(Stored items)
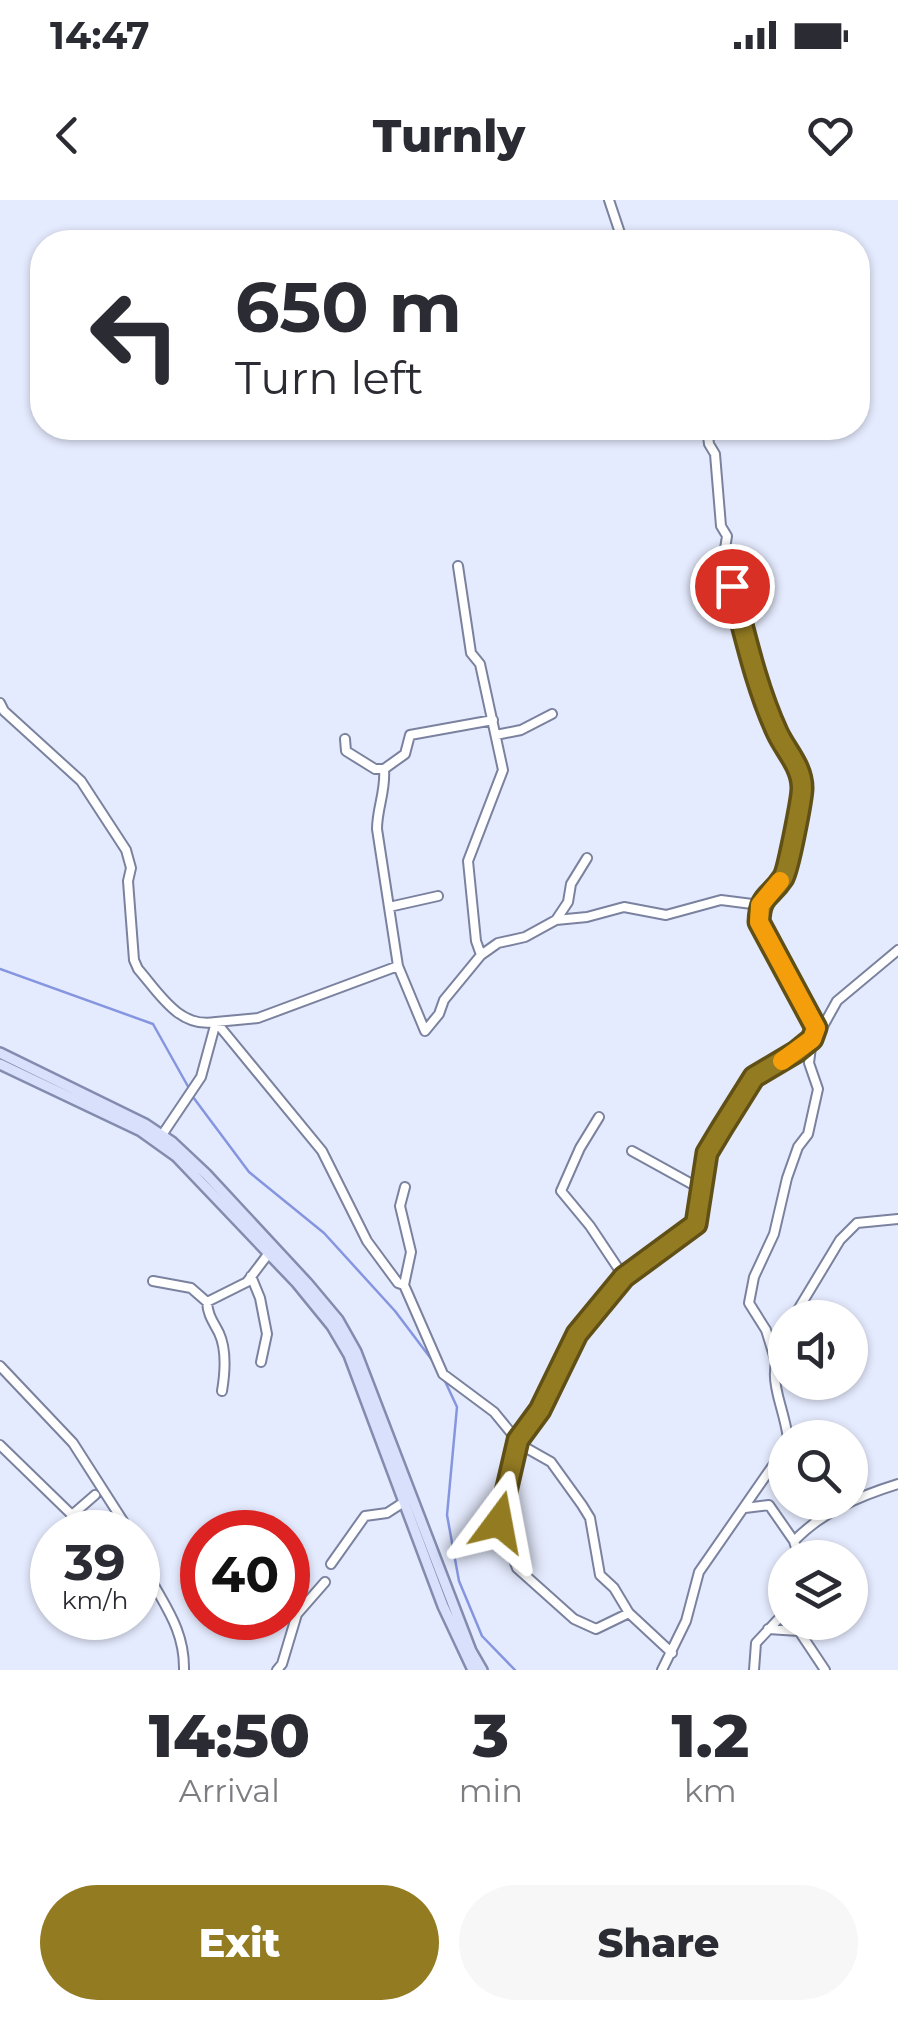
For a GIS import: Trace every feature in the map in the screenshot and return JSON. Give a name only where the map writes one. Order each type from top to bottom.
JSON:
[{"type":"main road","points":[[0,1054],[162,1135],[206,1174],[338,1320],[356,1352],[471,1651],[482,1670]]},
{"type":"main road","points":[[0,1064],[141,1131],[176,1156],[332,1326],[349,1355],[443,1606],[472,1670]]},
{"type":"street","points":[[608,200],[619,230]]},
{"type":"street","points":[[709,440],[715,454],[721,526],[727,536],[722,568],[732,586],[750,660],[777,733],[796,763],[802,787],[789,865],[783,879],[760,905],[759,922],[816,1028],[809,1063],[818,1089],[808,1134],[798,1148],[774,1234],[754,1278],[749,1304],[768,1336]]},
{"type":"street","points":[[458,566],[472,653],[480,664],[503,770],[468,861],[476,941],[482,955]]},
{"type":"street","points":[[0,703],[4,711],[81,780],[126,850],[131,868],[128,881],[134,960],[180,1018],[206,1024],[258,1018],[398,966]]},
{"type":"street","points":[[496,735],[521,730],[552,714]]},
{"type":"street","points":[[345,739],[346,751],[375,769],[384,769],[405,754],[410,736],[494,720]]},
{"type":"street","points":[[384,769],[386,789],[377,814],[378,829],[398,966],[425,1031],[439,1014],[444,1000],[482,955],[498,943],[525,937],[556,920],[624,907],[666,915],[721,900],[760,905]]},
{"type":"street","points":[[556,920],[587,858]]},
{"type":"street","points":[[390,908],[438,896]]},
{"type":"street","points":[[630,1612],[596,1628],[574,1619],[517,1568],[499,1522],[518,1440],[540,1410],[577,1334],[624,1277],[696,1224],[707,1153],[754,1077],[812,1039],[836,1001],[898,950]]},
{"type":"street","points":[[162,1135],[201,1077],[216,1022]]},
{"type":"street","points":[[216,1022],[322,1151],[367,1241],[398,1283],[404,1285]]},
{"type":"street","points":[[598,1116],[561,1192],[590,1226],[624,1277]]},
{"type":"street","points":[[632,1151],[699,1188]]},
{"type":"street","points":[[404,1188],[400,1206],[411,1252],[404,1285],[443,1374],[494,1412],[518,1440],[551,1462],[590,1518],[600,1575],[672,1654]]},
{"type":"street","points":[[804,1300],[840,1240],[858,1223],[898,1220]]},
{"type":"street","points":[[207,1302],[239,1288],[269,1253]]},
{"type":"street","points":[[250,1276],[260,1298],[267,1334],[260,1362]]},
{"type":"street","points":[[153,1281],[192,1288],[207,1302],[209,1318],[221,1340],[226,1370],[222,1391]]},
{"type":"street","points":[[0,1366],[73,1443],[116,1510]]},
{"type":"street","points":[[0,1446],[72,1515],[95,1495]]},
{"type":"street","points":[[662,1670],[686,1622],[699,1572],[768,1474]]},
{"type":"street","points":[[745,1508],[769,1505],[794,1540],[815,1520],[898,1484]]},
{"type":"street","points":[[331,1564],[365,1516],[387,1513],[404,1502]]},
{"type":"street","points":[[310,1599],[325,1582]]},
{"type":"street","points":[[160,1599],[176,1619],[184,1670]]},
{"type":"street","points":[[754,1670],[756,1642],[768,1629]]},
{"type":"street","points":[[276,1670],[282,1664],[289,1640]]},
{"type":"street","points":[[805,1640],[825,1670]]},
{"type":"waterway","points":[[0,969],[153,1024],[190,1090]]},
{"type":"waterway","points":[[193,1097],[249,1172],[324,1233],[395,1311],[435,1364]]},
{"type":"waterway","points":[[444,1379],[457,1407],[447,1515],[459,1581],[482,1636],[515,1670]]},
{"type":"slow traffic","points":[[780,881],[760,905],[759,922],[816,1028],[812,1039],[782,1061]]},
{"type":"route","points":[[499,1522],[518,1440],[540,1410],[577,1334],[624,1277],[696,1224],[707,1153],[722,1128],[754,1077],[796,1052],[812,1039],[816,1028],[759,922],[760,905],[783,879],[789,865],[802,787],[796,763],[777,733],[750,660],[732,586]]}]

## YOUR TASK
In the records above, find every line with the word "JSON" and copy it.

## WRITTEN RESPONSE
For a GIS import: Trace every feature in the map in the screenshot and return JSON. Give a name only where the map writes one. Order each type from top to bottom.
JSON:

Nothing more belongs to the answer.